>>
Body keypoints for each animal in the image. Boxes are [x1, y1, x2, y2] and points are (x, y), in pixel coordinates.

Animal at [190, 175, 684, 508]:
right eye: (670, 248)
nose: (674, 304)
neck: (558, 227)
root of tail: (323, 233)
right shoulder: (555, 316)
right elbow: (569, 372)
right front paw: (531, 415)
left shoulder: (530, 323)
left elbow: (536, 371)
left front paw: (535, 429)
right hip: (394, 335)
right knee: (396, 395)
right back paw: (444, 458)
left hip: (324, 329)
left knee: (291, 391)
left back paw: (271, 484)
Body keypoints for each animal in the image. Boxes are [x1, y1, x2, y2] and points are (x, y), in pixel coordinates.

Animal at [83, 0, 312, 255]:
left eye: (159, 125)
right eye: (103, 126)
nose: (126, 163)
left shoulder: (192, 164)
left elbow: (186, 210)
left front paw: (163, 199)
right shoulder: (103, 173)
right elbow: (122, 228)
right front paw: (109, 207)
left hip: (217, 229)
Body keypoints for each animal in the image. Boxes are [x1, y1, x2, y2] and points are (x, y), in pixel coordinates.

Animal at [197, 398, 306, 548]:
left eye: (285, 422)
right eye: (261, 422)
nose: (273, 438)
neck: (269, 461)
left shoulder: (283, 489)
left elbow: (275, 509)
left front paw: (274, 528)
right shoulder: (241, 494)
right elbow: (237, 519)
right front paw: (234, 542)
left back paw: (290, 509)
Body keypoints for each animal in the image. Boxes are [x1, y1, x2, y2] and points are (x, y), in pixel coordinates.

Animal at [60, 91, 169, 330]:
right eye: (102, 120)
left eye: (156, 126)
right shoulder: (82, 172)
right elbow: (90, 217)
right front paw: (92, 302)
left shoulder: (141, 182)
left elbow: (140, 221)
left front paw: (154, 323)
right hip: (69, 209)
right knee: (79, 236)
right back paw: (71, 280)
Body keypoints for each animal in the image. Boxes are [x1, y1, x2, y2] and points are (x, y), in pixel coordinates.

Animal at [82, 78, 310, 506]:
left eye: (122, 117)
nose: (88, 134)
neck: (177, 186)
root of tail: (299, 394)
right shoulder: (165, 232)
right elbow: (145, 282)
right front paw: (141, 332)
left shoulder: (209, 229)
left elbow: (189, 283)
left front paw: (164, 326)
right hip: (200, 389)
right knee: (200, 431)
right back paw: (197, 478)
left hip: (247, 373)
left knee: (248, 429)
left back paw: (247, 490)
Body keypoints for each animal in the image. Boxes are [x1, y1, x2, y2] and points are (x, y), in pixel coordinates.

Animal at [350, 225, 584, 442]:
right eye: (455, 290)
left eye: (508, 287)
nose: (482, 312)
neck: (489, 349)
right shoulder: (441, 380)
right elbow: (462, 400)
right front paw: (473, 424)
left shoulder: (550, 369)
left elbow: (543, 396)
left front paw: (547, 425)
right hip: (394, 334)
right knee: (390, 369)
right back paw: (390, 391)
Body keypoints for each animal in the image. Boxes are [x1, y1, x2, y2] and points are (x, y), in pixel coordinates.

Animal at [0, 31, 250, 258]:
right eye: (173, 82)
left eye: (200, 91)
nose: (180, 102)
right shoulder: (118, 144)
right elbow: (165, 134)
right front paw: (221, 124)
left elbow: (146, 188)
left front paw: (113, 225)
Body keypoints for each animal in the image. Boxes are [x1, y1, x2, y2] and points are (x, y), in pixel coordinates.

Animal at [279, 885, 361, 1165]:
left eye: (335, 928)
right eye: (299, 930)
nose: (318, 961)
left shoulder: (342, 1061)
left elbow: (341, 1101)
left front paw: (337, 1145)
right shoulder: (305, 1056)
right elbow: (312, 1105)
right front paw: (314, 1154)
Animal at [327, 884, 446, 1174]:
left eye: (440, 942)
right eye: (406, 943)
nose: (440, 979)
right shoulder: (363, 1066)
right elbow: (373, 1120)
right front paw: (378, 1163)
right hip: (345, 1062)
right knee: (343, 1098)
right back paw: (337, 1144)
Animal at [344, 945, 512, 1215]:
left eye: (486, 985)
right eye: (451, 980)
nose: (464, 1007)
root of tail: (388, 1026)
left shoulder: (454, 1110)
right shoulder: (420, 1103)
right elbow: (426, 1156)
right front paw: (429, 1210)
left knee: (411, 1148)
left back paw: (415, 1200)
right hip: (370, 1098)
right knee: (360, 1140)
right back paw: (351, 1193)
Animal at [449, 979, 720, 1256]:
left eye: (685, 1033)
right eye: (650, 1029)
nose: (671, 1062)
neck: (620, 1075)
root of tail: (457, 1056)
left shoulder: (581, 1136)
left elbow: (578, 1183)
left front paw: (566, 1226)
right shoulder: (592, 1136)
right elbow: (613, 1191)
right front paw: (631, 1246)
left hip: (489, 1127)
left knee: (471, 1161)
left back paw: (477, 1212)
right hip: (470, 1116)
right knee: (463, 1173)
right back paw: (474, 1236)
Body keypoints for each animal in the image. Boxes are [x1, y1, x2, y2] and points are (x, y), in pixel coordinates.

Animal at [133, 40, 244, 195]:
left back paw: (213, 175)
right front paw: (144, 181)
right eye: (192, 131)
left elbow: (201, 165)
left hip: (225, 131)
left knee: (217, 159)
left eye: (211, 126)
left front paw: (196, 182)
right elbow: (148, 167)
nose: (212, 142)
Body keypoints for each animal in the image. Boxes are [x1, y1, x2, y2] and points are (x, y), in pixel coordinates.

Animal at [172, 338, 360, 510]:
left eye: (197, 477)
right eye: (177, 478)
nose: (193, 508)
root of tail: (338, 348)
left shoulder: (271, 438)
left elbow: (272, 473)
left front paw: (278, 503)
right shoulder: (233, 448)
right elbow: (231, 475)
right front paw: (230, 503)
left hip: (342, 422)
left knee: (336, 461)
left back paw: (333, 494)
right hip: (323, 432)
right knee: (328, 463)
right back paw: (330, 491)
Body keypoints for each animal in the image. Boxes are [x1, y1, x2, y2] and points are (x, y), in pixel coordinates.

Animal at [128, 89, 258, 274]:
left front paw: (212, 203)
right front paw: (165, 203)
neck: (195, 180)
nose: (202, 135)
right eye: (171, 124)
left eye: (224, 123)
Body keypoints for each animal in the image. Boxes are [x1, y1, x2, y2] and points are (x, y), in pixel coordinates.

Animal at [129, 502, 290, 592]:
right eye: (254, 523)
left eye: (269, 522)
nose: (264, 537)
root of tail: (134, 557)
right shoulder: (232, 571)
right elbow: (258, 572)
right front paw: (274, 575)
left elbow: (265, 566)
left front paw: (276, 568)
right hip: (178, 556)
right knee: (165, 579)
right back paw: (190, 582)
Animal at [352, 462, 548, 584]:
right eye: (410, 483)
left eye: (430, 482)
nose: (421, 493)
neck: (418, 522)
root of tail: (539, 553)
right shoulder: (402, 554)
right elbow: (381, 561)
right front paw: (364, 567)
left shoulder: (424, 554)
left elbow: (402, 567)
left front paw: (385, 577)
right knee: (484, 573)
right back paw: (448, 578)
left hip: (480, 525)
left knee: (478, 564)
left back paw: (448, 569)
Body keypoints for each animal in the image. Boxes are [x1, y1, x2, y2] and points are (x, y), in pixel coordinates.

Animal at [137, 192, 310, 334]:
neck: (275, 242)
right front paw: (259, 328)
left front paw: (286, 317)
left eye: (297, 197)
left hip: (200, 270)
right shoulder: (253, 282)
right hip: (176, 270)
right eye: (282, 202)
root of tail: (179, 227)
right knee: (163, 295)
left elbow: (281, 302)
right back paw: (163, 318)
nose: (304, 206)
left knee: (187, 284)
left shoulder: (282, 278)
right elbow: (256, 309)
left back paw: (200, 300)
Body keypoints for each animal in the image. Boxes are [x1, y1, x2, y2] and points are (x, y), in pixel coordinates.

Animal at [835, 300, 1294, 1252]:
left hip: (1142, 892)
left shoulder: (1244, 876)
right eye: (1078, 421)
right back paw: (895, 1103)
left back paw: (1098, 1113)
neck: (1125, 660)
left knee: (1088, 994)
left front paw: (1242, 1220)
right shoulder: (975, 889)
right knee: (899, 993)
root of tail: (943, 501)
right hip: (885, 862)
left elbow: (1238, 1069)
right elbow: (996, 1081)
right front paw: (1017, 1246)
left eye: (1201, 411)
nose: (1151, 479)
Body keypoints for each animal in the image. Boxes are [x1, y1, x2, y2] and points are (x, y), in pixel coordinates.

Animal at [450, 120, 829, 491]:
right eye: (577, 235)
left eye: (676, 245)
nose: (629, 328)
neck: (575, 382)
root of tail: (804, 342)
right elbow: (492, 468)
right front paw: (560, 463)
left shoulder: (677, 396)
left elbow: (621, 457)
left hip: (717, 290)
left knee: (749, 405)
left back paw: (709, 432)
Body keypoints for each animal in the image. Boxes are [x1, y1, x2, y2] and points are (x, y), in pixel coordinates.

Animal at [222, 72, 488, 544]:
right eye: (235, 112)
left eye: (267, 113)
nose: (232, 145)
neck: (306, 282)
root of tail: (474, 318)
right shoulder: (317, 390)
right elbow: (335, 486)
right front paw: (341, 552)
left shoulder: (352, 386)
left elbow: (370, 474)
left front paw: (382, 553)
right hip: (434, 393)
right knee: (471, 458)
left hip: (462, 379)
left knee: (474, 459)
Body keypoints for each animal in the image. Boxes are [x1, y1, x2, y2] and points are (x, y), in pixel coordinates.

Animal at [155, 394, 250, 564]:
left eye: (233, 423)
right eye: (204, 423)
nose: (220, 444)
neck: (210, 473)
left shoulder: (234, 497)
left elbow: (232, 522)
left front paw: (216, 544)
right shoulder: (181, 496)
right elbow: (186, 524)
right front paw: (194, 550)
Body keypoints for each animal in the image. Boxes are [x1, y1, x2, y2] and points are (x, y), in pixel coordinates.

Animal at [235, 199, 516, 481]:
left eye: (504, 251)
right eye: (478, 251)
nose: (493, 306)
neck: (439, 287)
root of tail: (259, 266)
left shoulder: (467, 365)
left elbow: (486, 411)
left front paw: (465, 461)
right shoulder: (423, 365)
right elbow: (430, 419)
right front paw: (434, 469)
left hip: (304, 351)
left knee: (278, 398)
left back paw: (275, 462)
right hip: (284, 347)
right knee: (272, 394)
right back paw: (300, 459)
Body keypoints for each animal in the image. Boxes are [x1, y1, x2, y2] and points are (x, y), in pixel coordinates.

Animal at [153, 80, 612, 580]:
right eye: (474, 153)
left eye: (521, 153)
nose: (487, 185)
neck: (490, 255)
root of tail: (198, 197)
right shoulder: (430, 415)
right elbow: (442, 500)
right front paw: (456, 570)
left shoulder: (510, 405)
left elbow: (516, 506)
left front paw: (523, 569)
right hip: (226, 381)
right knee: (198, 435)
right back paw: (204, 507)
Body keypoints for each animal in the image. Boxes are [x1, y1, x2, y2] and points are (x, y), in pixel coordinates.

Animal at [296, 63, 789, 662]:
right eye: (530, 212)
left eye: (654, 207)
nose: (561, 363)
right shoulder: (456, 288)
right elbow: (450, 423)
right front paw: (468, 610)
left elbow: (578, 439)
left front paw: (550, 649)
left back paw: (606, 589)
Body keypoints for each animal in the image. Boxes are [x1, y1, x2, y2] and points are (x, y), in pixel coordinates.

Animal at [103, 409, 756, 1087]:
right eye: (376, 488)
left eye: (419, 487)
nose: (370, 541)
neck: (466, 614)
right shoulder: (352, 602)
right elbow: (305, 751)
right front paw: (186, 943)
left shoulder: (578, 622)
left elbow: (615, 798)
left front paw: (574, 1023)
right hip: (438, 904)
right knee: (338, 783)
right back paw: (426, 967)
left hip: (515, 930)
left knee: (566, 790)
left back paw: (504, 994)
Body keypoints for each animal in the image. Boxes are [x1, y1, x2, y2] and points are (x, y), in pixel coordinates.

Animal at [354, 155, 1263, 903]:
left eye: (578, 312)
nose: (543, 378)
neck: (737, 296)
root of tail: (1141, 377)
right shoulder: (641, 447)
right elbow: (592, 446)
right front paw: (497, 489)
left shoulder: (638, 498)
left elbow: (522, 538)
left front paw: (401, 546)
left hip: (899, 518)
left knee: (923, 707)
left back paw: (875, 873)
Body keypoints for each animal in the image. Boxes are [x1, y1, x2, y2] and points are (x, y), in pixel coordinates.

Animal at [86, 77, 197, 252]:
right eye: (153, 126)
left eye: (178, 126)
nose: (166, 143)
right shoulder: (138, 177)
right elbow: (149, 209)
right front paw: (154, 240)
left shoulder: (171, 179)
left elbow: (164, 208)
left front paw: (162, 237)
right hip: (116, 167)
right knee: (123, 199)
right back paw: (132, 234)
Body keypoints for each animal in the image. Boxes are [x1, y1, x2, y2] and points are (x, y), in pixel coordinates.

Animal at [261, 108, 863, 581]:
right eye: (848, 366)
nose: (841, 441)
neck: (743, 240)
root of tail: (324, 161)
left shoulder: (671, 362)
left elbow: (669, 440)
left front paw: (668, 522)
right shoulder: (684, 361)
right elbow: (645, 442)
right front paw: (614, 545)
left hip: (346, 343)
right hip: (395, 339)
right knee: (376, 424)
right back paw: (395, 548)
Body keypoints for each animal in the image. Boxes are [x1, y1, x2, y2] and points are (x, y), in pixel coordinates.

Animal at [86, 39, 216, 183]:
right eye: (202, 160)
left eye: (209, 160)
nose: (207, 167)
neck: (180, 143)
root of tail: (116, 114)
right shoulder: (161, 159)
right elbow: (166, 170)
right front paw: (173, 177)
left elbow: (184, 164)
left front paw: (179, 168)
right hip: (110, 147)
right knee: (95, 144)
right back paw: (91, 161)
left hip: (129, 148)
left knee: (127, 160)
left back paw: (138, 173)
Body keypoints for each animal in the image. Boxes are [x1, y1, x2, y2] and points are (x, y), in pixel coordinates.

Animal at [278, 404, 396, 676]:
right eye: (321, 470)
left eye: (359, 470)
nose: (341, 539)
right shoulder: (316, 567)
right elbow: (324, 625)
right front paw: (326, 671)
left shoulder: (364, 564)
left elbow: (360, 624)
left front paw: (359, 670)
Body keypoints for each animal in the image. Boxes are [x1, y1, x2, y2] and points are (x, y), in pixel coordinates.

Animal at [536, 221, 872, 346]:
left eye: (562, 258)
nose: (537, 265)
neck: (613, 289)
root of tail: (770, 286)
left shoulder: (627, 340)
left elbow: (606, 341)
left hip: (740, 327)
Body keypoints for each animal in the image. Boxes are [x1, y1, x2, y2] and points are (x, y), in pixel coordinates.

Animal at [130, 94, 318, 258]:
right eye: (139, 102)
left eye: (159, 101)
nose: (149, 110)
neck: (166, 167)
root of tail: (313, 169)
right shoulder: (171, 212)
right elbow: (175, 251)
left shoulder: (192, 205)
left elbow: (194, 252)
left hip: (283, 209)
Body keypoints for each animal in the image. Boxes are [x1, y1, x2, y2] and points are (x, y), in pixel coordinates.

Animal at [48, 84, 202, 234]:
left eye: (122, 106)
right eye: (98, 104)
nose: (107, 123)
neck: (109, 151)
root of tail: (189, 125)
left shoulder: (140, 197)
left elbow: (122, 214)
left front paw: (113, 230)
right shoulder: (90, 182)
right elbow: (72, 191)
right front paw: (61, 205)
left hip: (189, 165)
<<
◆ Action item ◆
In the entries above, find the line holding "left knee: (478, 564)" and the line holding "left back paw: (200, 300)", then retype exactly those two lines and every line between them, and nothing else.

◆ Solution below ◆
left knee: (478, 564)
left back paw: (448, 569)
Body keypoints for each animal in the image. Boxes are [x1, y1, x2, y2] and points are (x, y), in pixel coordinates.

Animal at [137, 192, 310, 334]:
neck: (275, 242)
right front paw: (259, 328)
left front paw: (286, 317)
left eye: (297, 197)
left hip: (200, 270)
right shoulder: (253, 282)
right hip: (176, 270)
right eye: (282, 202)
root of tail: (179, 227)
right knee: (163, 295)
left elbow: (281, 302)
right back paw: (163, 318)
nose: (304, 206)
left knee: (187, 284)
left shoulder: (282, 278)
right elbow: (256, 309)
left back paw: (200, 300)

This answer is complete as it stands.